* begin Records to process *
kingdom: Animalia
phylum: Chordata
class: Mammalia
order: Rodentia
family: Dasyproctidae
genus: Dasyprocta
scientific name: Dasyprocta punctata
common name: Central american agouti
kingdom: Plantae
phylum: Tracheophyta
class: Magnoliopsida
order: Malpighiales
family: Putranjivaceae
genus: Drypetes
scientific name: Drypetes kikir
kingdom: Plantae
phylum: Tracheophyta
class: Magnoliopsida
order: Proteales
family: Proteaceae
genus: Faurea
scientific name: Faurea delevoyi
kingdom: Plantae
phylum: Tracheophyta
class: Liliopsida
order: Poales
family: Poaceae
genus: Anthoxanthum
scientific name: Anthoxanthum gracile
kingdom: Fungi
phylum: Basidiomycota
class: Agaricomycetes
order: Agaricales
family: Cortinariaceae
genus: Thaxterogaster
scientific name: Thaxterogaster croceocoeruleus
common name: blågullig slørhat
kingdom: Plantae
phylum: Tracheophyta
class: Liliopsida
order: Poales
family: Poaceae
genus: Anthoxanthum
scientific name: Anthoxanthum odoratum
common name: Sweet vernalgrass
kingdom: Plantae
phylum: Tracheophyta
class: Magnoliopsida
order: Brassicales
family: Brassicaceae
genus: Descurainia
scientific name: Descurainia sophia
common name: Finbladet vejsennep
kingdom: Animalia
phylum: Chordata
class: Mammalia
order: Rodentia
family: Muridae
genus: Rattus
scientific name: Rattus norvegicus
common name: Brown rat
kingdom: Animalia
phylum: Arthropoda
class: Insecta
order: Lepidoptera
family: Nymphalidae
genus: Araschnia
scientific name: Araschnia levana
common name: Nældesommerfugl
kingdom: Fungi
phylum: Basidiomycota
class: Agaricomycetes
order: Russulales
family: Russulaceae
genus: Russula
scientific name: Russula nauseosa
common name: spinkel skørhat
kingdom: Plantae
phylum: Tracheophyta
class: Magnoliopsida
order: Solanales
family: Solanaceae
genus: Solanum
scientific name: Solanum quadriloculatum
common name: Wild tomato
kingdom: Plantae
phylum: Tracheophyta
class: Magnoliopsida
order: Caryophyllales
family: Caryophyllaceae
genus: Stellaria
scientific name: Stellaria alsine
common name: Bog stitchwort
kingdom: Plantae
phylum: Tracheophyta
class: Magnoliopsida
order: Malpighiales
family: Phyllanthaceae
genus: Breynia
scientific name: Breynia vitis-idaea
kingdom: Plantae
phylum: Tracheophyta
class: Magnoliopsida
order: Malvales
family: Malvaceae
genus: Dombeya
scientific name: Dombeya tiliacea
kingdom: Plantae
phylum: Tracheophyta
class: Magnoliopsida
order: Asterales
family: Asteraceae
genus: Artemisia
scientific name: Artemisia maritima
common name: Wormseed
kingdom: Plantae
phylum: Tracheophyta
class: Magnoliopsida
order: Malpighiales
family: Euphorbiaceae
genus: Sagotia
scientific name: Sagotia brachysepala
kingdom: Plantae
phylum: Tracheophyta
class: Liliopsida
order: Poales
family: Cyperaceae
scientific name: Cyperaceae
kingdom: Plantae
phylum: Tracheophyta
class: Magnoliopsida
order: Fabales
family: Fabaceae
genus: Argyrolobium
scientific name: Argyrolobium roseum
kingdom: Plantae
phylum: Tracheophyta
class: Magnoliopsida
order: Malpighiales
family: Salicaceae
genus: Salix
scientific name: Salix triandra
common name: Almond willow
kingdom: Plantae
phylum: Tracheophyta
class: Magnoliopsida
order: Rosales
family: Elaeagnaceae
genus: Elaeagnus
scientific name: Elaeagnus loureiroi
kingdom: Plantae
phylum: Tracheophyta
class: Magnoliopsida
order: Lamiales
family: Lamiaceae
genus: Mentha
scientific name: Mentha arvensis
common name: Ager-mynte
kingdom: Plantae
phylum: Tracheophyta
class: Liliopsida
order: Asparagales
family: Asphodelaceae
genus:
* end Records to process *
- [Job]: Please render every line of the material above as a JSON list of strings, one string per line, leaving out blank lines.

- [In response]:
[
  "kingdom: Animalia",
  "phylum: Chordata",
  "class: Mammalia",
  "order: Rodentia",
  "family: Dasyproctidae",
  "genus: Dasyprocta",
  "scientific name: Dasyprocta punctata",
  "common name: Central american agouti",
  "kingdom: Plantae",
  "phylum: Tracheophyta",
  "class: Magnoliopsida",
  "order: Malpighiales",
  "family: Putranjivaceae",
  "genus: Drypetes",
  "scientific name: Drypetes kikir",
  "kingdom: Plantae",
  "phylum: Tracheophyta",
  "class: Magnoliopsida",
  "order: Proteales",
  "family: Proteaceae",
  "genus: Faurea",
  "scientific name: Faurea delevoyi",
  "kingdom: Plantae",
  "phylum: Tracheophyta",
  "class: Liliopsida",
  "order: Poales",
  "family: Poaceae",
  "genus: Anthoxanthum",
  "scientific name: Anthoxanthum gracile",
  "kingdom: Fungi",
  "phylum: Basidiomycota",
  "class: Agaricomycetes",
  "order: Agaricales",
  "family: Cortinariaceae",
  "genus: Thaxterogaster",
  "scientific name: Thaxterogaster croceocoeruleus",
  "common name: blågullig slørhat",
  "kingdom: Plantae",
  "phylum: Tracheophyta",
  "class: Liliopsida",
  "order: Poales",
  "family: Poaceae",
  "genus: Anthoxanthum",
  "scientific name: Anthoxanthum odoratum",
  "common name: Sweet vernalgrass",
  "kingdom: Plantae",
  "phylum: Tracheophyta",
  "class: Magnoliopsida",
  "order: Brassicales",
  "family: Brassicaceae",
  "genus: Descurainia",
  "scientific name: Descurainia sophia",
  "common name: Finbladet vejsennep",
  "kingdom: Animalia",
  "phylum: Chordata",
  "class: Mammalia",
  "order: Rodentia",
  "family: Muridae",
  "genus: Rattus",
  "scientific name: Rattus norvegicus",
  "common name: Brown rat",
  "kingdom: Animalia",
  "phylum: Arthropoda",
  "class: Insecta",
  "order: Lepidoptera",
  "family: Nymphalidae",
  "genus: Araschnia",
  "scientific name: Araschnia levana",
  "common name: Nældesommerfugl",
  "kingdom: Fungi",
  "phylum: Basidiomycota",
  "class: Agaricomycetes",
  "order: Russulales",
  "family: Russulaceae",
  "genus: Russula",
  "scientific name: Russula nauseosa",
  "common name: spinkel skørhat",
  "kingdom: Plantae",
  "phylum: Tracheophyta",
  "class: Magnoliopsida",
  "order: Solanales",
  "family: Solanaceae",
  "genus: Solanum",
  "scientific name: Solanum quadriloculatum",
  "common name: Wild tomato",
  "kingdom: Plantae",
  "phylum: Tracheophyta",
  "class: Magnoliopsida",
  "order: Caryophyllales",
  "family: Caryophyllaceae",
  "genus: Stellaria",
  "scientific name: Stellaria alsine",
  "common name: Bog stitchwort",
  "kingdom: Plantae",
  "phylum: Tracheophyta",
  "class: Magnoliopsida",
  "order: Malpighiales",
  "family: Phyllanthaceae",
  "genus: Breynia",
  "scientific name: Breynia vitis-idaea",
  "kingdom: Plantae",
  "phylum: Tracheophyta",
  "class: Magnoliopsida",
  "order: Malvales",
  "family: Malvaceae",
  "genus: Dombeya",
  "scientific name: Dombeya tiliacea",
  "kingdom: Plantae",
  "phylum: Tracheophyta",
  "class: Magnoliopsida",
  "order: Asterales",
  "family: Asteraceae",
  "genus: Artemisia",
  "scientific name: Artemisia maritima",
  "common name: Wormseed",
  "kingdom: Plantae",
  "phylum: Tracheophyta",
  "class: Magnoliopsida",
  "order: Malpighiales",
  "family: Euphorbiaceae",
  "genus: Sagotia",
  "scientific name: Sagotia brachysepala",
  "kingdom: Plantae",
  "phylum: Tracheophyta",
  "class: Liliopsida",
  "order: Poales",
  "family: Cyperaceae",
  "scientific name: Cyperaceae",
  "kingdom: Plantae",
  "phylum: Tracheophyta",
  "class: Magnoliopsida",
  "order: Fabales",
  "family: Fabaceae",
  "genus: Argyrolobium",
  "scientific name: Argyrolobium roseum",
  "kingdom: Plantae",
  "phylum: Tracheophyta",
  "class: Magnoliopsida",
  "order: Malpighiales",
  "family: Salicaceae",
  "genus: Salix",
  "scientific name: Salix triandra",
  "common name: Almond willow",
  "kingdom: Plantae",
  "phylum: Tracheophyta",
  "class: Magnoliopsida",
  "order: Rosales",
  "family: Elaeagnaceae",
  "genus: Elaeagnus",
  "scientific name: Elaeagnus loureiroi",
  "kingdom: Plantae",
  "phylum: Tracheophyta",
  "class: Magnoliopsida",
  "order: Lamiales",
  "family: Lamiaceae",
  "genus: Mentha",
  "scientific name: Mentha arvensis",
  "common name: Ager-mynte",
  "kingdom: Plantae",
  "phylum: Tracheophyta",
  "class: Liliopsida",
  "order: Asparagales",
  "family: Asphodelaceae",
  "genus:"
]